States with highest rates of children living in a multigenerational household in 2010 were:
- Hawaii (25 percent)
- District of Columbia (20 percent)
- Mississippi (19 percent)
- New Mexico (17 percent)
- California, Louisiana (16 percent)
States with lowest rates of children living in a multigenerational household in 2010 were:
- Iowa, North Dakota (5 percent)
- Minnesota (6 percent)
- Maine, Nebraska, Wisconsin (7 percent)
However, the rate of children living in these extended families is only part of the story: how those families are constructed also has regional variation.
Types of Multigenerational Households
While all multigenerational households contain grandparents and grandchildren, the composition of those households can be very different. In the 1960s, the majority of multigenerational households in New England and many Northern states were middle generation- headed households. This is when, for example, grandma comes to live with her daughter, son-in-law, and grandchildren. In this configuration, the daughter and son-in-law are the established householders.
In contrast, grandparent-headed households are when the grandparent is the established householder and the daughter, son-in-law, and grandchildren are under the umbrella of the grandparent. This also includes skip-generation households where the grandparents and grandchildren live together without the middle generation. Skip-generation households are often formed as a temporary living arrangement when parents are unable to care for their children, or following the death of the parent.
In the 1960s, in some New England states, it was twice as common for children to live in a multigenerational household where their own parents were the householder than it was for them to live in a grandparent-headed household. In the South, on the other hand, children lived in grandparent-headed households at twice the rate that they lived in middle-generation-headed households. However, by the 1980 Census, it was more common for children to live in grandparent-headed households than middle-generation-headed households in all 50 states. This trend continues to hold across the country: in 2010 it was at twice as common for children in multigenerational households to live in a grandparent-headed home than in a middle generation-headed home.

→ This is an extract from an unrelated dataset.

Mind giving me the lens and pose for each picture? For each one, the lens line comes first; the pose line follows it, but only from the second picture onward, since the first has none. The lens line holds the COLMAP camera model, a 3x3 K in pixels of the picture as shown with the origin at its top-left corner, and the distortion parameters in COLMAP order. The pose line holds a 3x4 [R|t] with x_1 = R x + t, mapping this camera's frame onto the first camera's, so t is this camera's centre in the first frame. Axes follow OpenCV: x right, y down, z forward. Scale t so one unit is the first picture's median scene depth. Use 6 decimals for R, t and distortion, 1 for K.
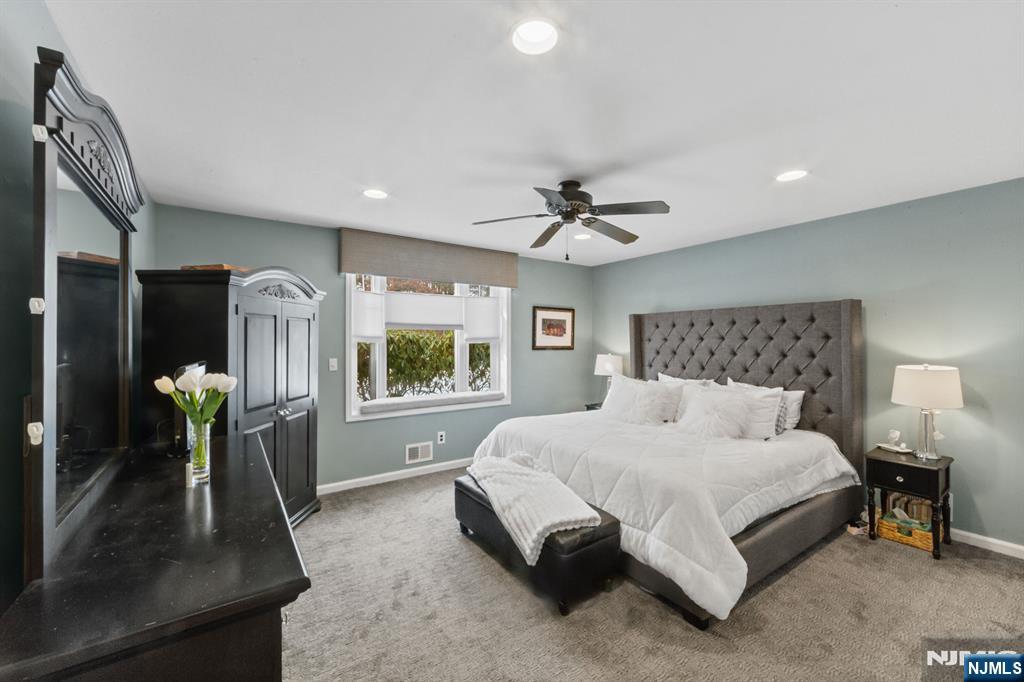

In 17 states and the District of Columbia, four out of five children who live in multigenerational households lived with a grandparent head (shown in the dark green in 2010 map below).
The shift in the composition of multigenerational households hints at changing ways families provide care for their members. In the 1960s, it was more common for children to experience grandma coming to live with them and their parents (the South and Hawaii excepted). Now, regardless of region, it is more common for children to reside with grandma and grandpa. Some children live with grandma and grandpa from the time they are born. For others, the households form after economic or emotional distress, such as a job loss or divorce. For these children, and their parents, living with grandparents means the disruption of packing their bag and adjusting to life in a new location. Regardless of how they are formed, both types of families must deal with the realities and challenges of meeting the needs of the youngest and oldest generations simultaneously.
 The minor child is the grandchild of either the household head, spouse of the household head or lives in a household which also contains the parent or parent-in-law of the household head.